ドイツ留学時代の話し【3】「帝王 カラヤン」

雑感

今回も、私が留学していたアウグスブルグのオーケストラの話しをさせて頂きます。
ドイツでは、大抵の町に歌劇場があります。そして、その歌劇場専属のオーケストラがあります。
歌劇場のオーケストラは、そのほとんどが国立または市立で いわゆる公立の団体です。
ですから、オーケストラの奏者は公務員の場合がほとんどです。とても、安定した職業と言えるでしょう。社会的にも音楽家は一目おかれる存在だったようで、私の様な東洋人でも丸腰でプラプラ歩いている時と、ヴァイオリンのケースを持っている時では 周りの見る目が違っていた感じがします。
ドイツのオーケストラは、ランクがAからD迄あって給料も違います。このクラス分けは、オーケストラメンバーの人数によって決められていて、やはり大都市ほど人数が多いようです。
ベルリンフィルやバイエルン放送交響楽団などの有名なオーケストラはAランクより更に上の特Aという扱いで、やはり別格のオーケストラなのです。
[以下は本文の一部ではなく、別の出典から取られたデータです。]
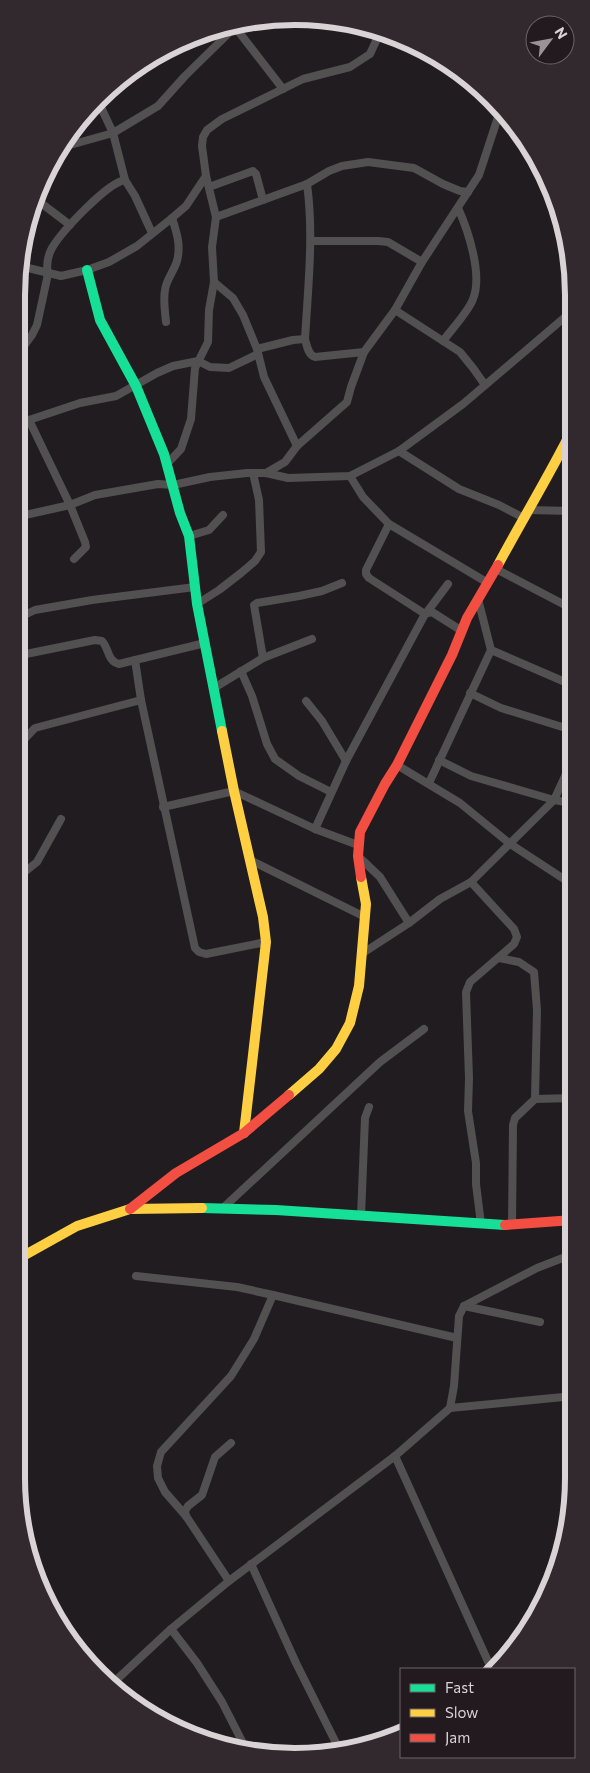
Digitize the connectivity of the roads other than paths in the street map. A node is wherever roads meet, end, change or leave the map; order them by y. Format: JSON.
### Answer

さて、アウグスブルグのオーケストラですがここはBランクのオーケストラでした。しかしながら、ここはあのヘルベルト・フォン・カラヤンが若い時指揮活動を始めた最初の歌劇場オーケストラとして知られています。
ここの団員は、その事がとても自慢の様で「カラヤンは俺たちが育ててやったんだ」などとよく言ってましたが、私は「でもあなたではないでしょ!」といつも思っていました。
カラヤンは、ご存じの通りその後 歴史に残る大指揮者として人生を全うしました。彼が亡くなった時の通信社の電文が、Der Koenig ist tot(デア ケーニッヒ イスト トート)[王が死んだ] と言うもので、たったこれだけの文で誰しもがカラヤンが亡くなった事を理解出来たのですから、凄いという他はないと思います。
このアウグスブルグのオーケストラで私は、常トラ(*)として演奏することになるのですが その話はまた次回にさせて頂きます。

(*)常トラ=オーケストラは団員がお休みを取る時や編成が大きな時など奏者が足りない時に、演奏会ごとに臨時でフリーの奏者などを雇います。それをエキストラと呼びます。トラとはエキストラの略で、常トラとは常に呼ばれるエキストラのことです。